I turn onto my back and lift my hands, expecting something else to hit me. When nothing does, I blink twenty more times until I realize there’s no one there.

I sit up and turn, catching sight of three figures as they disappear down the street.

Three to one? Hitting me from behind? What a dick move.

Furious suddenly, I scramble to my feet and shout after them, tearing down the road and determined to put my fist through each of their skulls.

But my left leg gives, a wicked cramp working its way into my hip joint, and I tumble over, collapsing and allowing the road itself to punch me yet again. When I try to rise, a whole new family of pain makes a home in my leg.

I shout out, cussing at the dumb fucks. I shout so loud I feel spit on my chin.

All of this shouting. All of this silence.

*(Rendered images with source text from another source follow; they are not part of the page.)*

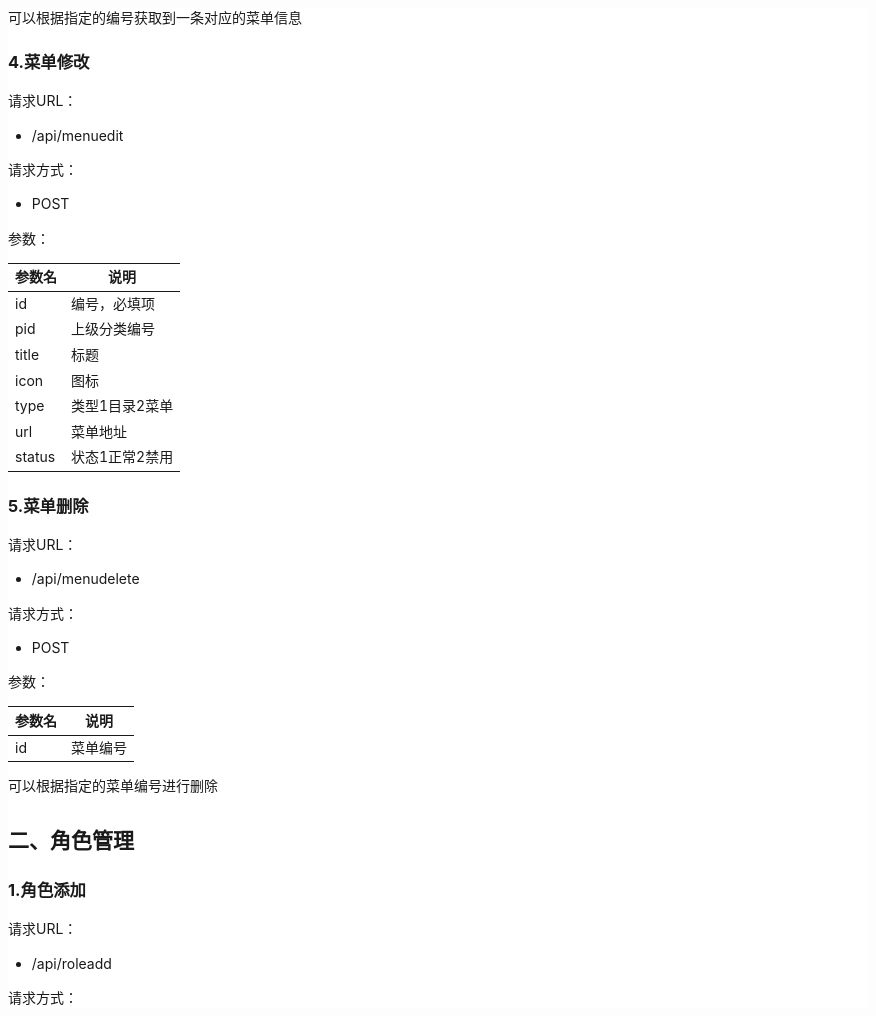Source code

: 可以根据指定的编号获取到一条对应的菜单信息

### 4.菜单修改

请求URL：

- /api/menuedit

请求方式：

- POST 

参数：

| 参数名 | 说明           |
| :----- | -------------- |
| id     | 编号，必填项   |
| pid    | 上级分类编号   |
| title  | 标题           |
| icon   | 图标           |
| type   | 类型1目录2菜单 |
| url    | 菜单地址       |
| status | 状态1正常2禁用 |

### 5.菜单删除

请求URL：

- /api/menudelete

请求方式：

- POST 

参数：

| 参数名 | 说明           |
| :----- | -------------- |
| id    | 菜单编号   |

可以根据指定的菜单编号进行删除

## 二、角色管理

### **1.角色添加** 

请求URL：

- /api/roleadd

请求方式：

After some time, my skull reminds itself that I was bashed in the head a few times. Pain lances through my brain, somehow stinging my eyes. I bring a few fingers to my cheek, then pull them back. Blood. The fuckers split my cheek open with one lucky hit. He must’ve been wearing a ring or something.

I take a deep breath and get back to my feet. With a slight limp, I make my way back to the bags I’d abandoned at the spot I was attacked. One of them is toppled, the one with the drinks. Something clearly broke, a stream of dark liquid drawing itself across the pavement like long creepy fingers.